Visceral leishmaniasis is an uncommon disease in transplant recipients; however, if left untreated, the mortality can be high. If an organ donor or recipient is known to be an asymptomatic Leishmania spp. carrier, monitoring is advised. This study proposes to assess the prevalence of asymptomatic Leishmania spp. infection in liver transplant donors and recipients from an endemic area. A total of 50 liver recipients and 17 liver donors were evaluated by direct parasite search, indirect fluorescent antibody test (IFAT), anti-Leishmania rK39 rapid test and Leishmania spp. DNA detection by polymerase chain reaction (PCR). Leishmania spp. amastigotes were not observed in liver or spleen tissues. Of the 67 serum samples, IFAT was reactive in 1.5% and indeterminate for 17.9%, and the anti-Leishmania rK39 rapid test was negative for all samples.
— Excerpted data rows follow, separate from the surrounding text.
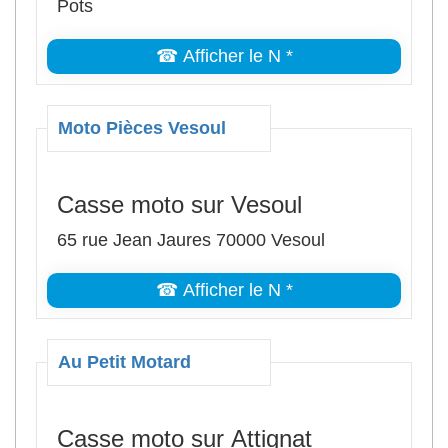
Pots
☎ Afficher le N *
Moto Pièces Vesoul
Casse moto sur Vesoul
65 rue Jean Jaures 70000 Vesoul
☎ Afficher le N *
Au Petit Motard
Casse moto sur Attignat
The PCR test was positive for 7.5%, 8.9%, and 5.9% of blood, liver and spleen samples, respectively (accounting for 23.5% of the donors and 8% of the recipients). Leishmania infantum-specific PCR confirmed all positive samples. In conclusion, a high prevalence of asymptomatic L. infantum was observed in donors and recipients from an endemic area, and PCR was the most sensitive method for screening these individuals.